• [RECORDS PROVIDED]:
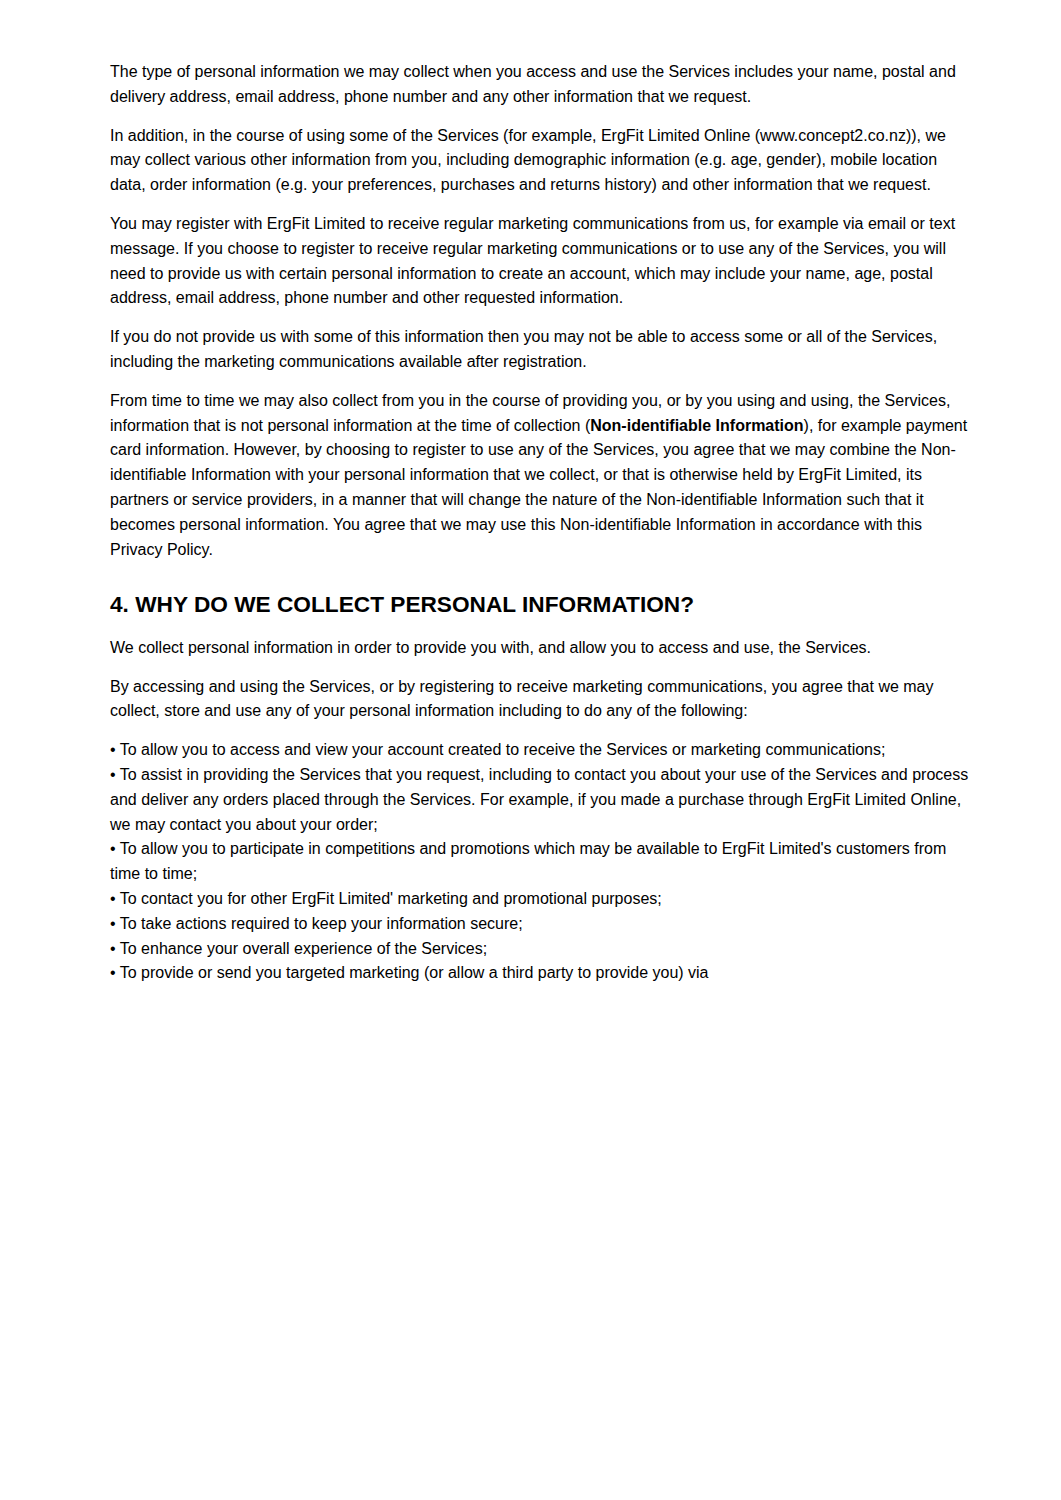The type of personal information we may collect when you access and use the Services includes your name, postal and delivery address, email address, phone number and any other information that we request.
In addition, in the course of using some of the Services (for example, ErgFit Limited Online (www.concept2.co.nz)), we may collect various other information from you, including demographic information (e.g. age, gender), mobile location data, order information (e.g. your preferences, purchases and returns history) and other information that we request.
You may register with ErgFit Limited to receive regular marketing communications from us, for example via email or text message. If you choose to register to receive regular marketing communications or to use any of the Services, you will need to provide us with certain personal information to create an account, which may include your name, age, postal address, email address, phone number and other requested information.
If you do not provide us with some of this information then you may not be able to access some or all of the Services, including the marketing communications available after registration.
From time to time we may also collect from you in the course of providing you, or by you using and using, the Services, information that is not personal information at the time of collection (Non-identifiable Information), for example payment card information. However, by choosing to register to use any of the Services, you agree that we may combine the Non-identifiable Information with your personal information that we collect, or that is otherwise held by ErgFit Limited, its partners or service providers, in a manner that will change the nature of the Non-identifiable Information such that it becomes personal information. You agree that we may use this Non-identifiable Information in accordance with this Privacy Policy.
4. WHY DO WE COLLECT PERSONAL INFORMATION?
We collect personal information in order to provide you with, and allow you to access and use, the Services.
By accessing and using the Services, or by registering to receive marketing communications, you agree that we may collect, store and use any of your personal information including to do any of the following:
• To allow you to access and view your account created to receive the Services or marketing communications;
• To assist in providing the Services that you request, including to contact you about your use of the Services and process and deliver any orders placed through the Services. For example, if you made a purchase through ErgFit Limited Online, we may contact you about your order;
• To allow you to participate in competitions and promotions which may be available to ErgFit Limited's customers from time to time;
• To contact you for other ErgFit Limited' marketing and promotional purposes;
• To take actions required to keep your information secure;
• To enhance your overall experience of the Services;
• To provide or send you targeted marketing (or allow a third party to provide you) via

• [PROMPT]:
Could you transcribe the entries above word for word, from the line with "You may register" down to the line with "If you do not", keeping both?

• [YOUR RESPONSE]:
You may register with ErgFit Limited to receive regular marketing communications from us, for example via email or text message. If you choose to register to receive regular marketing communications or to use any of the Services, you will need to provide us with certain personal information to create an account, which may include your name, age, postal address, email address, phone number and other requested information.
If you do not provide us with some of this information then you may not be able to access some or all of the Services, including the marketing communications available after registration.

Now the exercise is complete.